Deine Angst vor einer Vereinnahmung durch deine Mutter kann ich zwar nachvollziehen, da ihre Stimmungsschwankungen mit Sicherheit schwer zu verarbeiten sind, allerdings scheint ihr Problem wirklich krankheitsbedingt zu sein. Es ist schwierig in solch einer Lage den richtigen Umgang mit ihr zu erlernen. Befindet sie sich zur Zeit in Therapie? Wenn ja, würde ich mich an deiner Stelle mal mit ihrem Therapeuten unterhalten, um herauszufinden wie du dich ihr gegenüber verhalten solltest. Innerliche Distanz zu erlangen fällt dir schwer, ich würde also nichts erzwingen. Am Ende plagt dich womöglich noch schlechtes Gewissen. Auch wenn die Entscheidung letztendlich dir überlassen bleibt, deine Mutter benötigt die Hilfe von Angehörigen mehr denn je, besonders wenn du die einzige Verwandte für sie darstellst. Besuche eine Beratung für Angehörige und setz dich mit dem Problem auseinander. Dort wird man dir beibringen, wie du eine natürliche Beziehung zu ihr aufbaust, ohne dass sie dich vollständig beansprucht.

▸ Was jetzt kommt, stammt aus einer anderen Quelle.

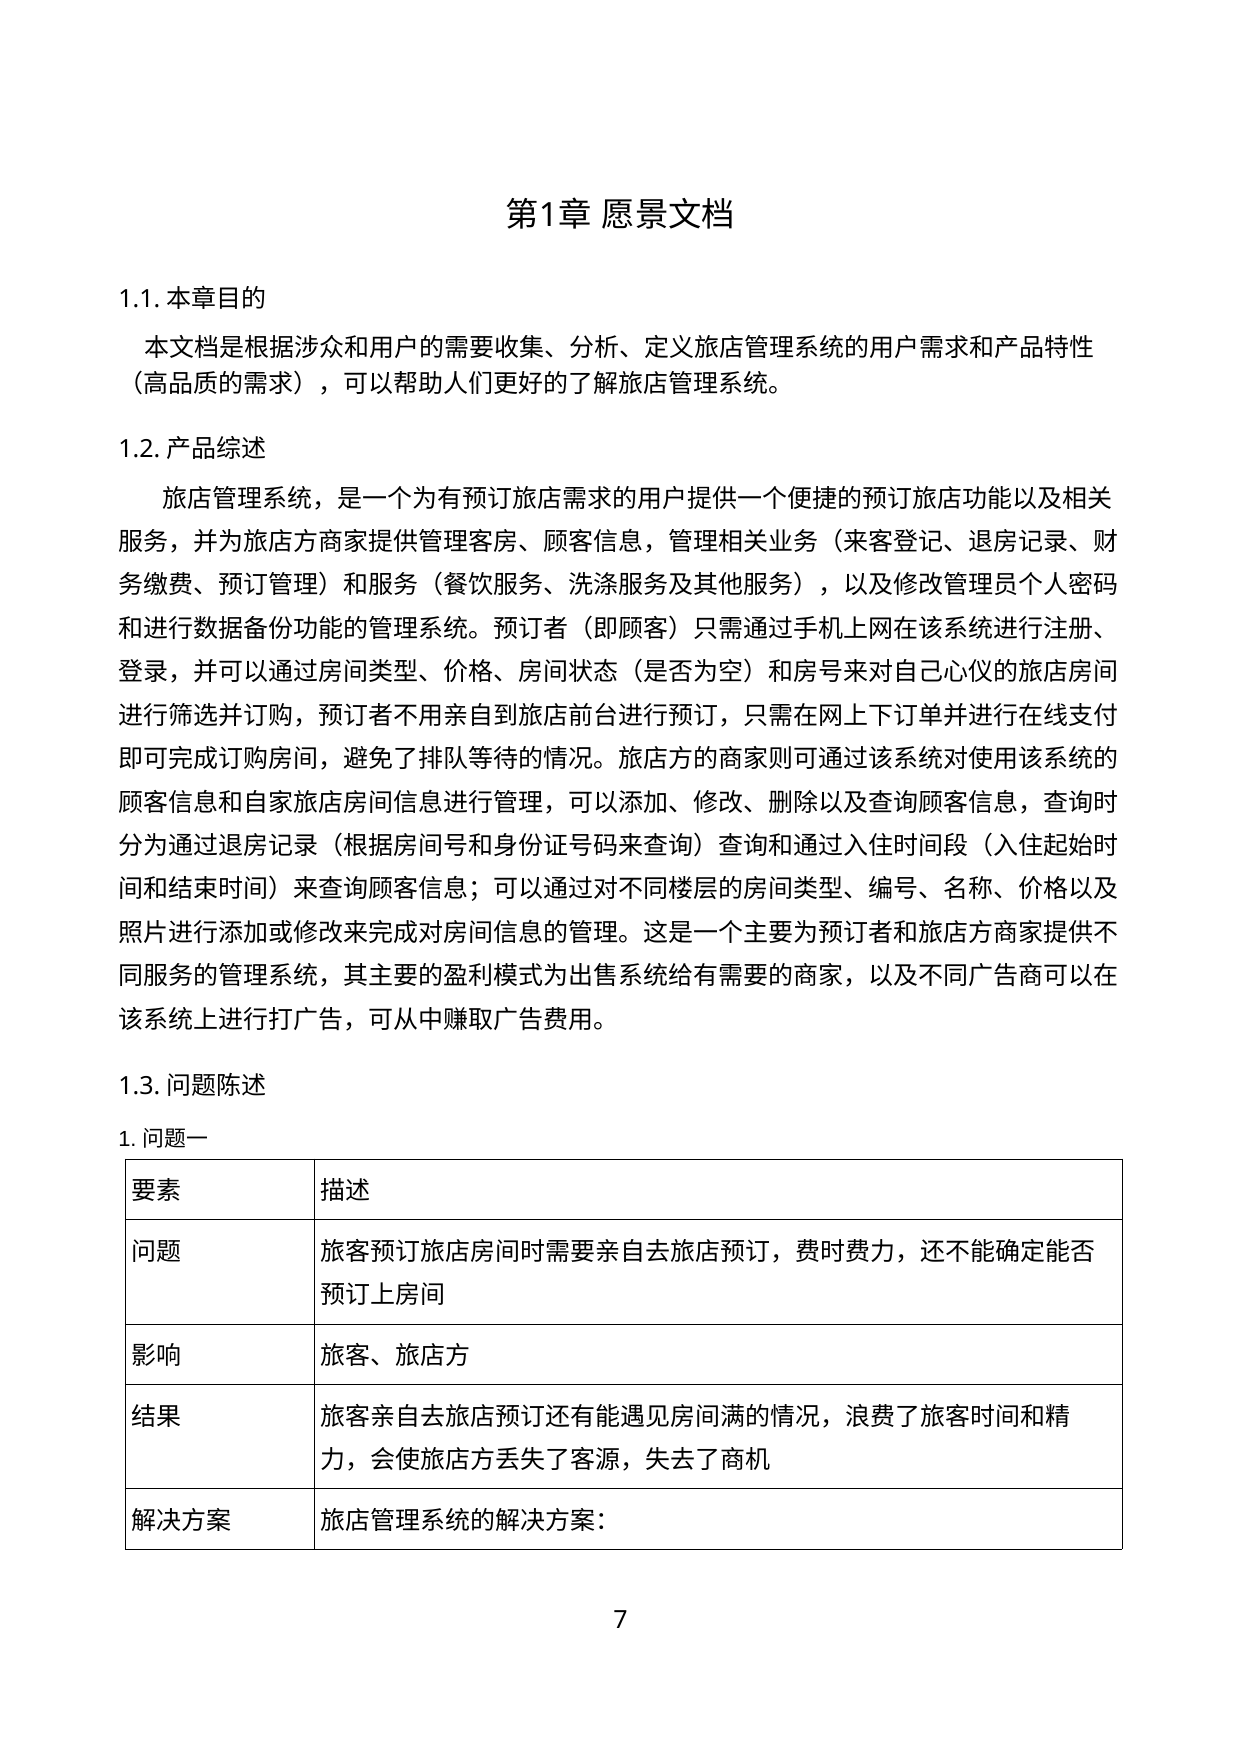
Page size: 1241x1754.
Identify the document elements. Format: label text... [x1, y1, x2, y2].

Wenn dich der Umgang mit ihr psychisch irgendwann zu sehr belastet, solltest du je nach eigenem Gefühl für einige Zeit Abstand zu ihr halten können.
Schließlich darf die Krankheit deiner Mutter niemals so weit gehen, dass du dein eigenes Leben ihretwegen aufgibst.
Ich wünsche dir viel Kraft und Geduld!